● **WORK INSTRUCTIONS**: In this material, which lines include the string "that"? Show them.
|---|
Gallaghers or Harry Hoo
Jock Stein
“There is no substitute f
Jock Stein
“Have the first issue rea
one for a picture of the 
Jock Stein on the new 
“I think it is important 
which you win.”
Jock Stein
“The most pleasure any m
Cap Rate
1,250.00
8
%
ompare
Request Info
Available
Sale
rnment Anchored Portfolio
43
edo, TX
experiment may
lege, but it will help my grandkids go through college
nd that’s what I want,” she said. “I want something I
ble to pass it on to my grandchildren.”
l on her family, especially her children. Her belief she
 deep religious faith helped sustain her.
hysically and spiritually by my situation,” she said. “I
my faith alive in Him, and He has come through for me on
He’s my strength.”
|---|
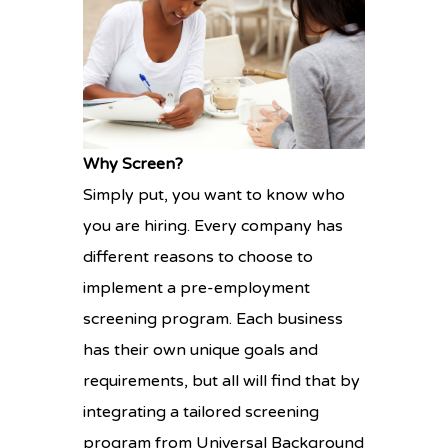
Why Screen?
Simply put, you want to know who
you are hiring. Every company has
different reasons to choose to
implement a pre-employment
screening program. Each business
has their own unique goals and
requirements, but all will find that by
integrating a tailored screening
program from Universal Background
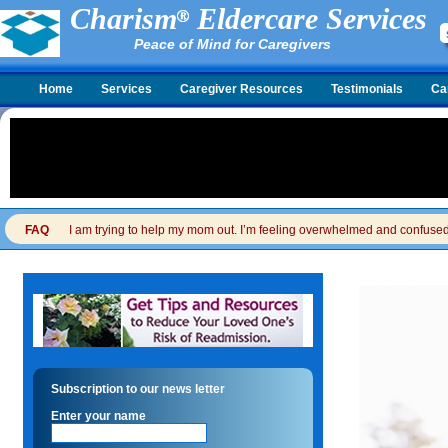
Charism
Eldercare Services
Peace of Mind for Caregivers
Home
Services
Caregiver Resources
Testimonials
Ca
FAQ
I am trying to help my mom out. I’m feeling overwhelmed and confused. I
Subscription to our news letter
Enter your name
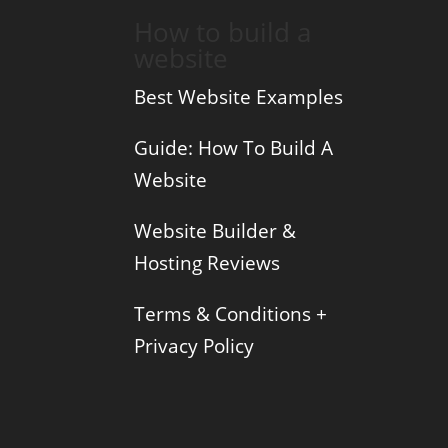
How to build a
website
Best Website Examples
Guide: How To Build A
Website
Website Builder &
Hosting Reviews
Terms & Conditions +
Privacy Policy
|---|
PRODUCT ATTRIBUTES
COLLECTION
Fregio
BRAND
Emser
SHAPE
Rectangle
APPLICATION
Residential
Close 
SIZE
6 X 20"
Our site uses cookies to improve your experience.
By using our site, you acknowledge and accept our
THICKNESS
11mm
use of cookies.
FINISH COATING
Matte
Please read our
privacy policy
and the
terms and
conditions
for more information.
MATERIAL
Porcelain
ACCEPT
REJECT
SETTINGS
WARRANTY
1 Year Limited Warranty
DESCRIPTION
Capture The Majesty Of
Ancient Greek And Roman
|---|
● **WRITTEN ANSWER**:
nd that’s what I want,” she said. “I want something I
requirements, but all will find that by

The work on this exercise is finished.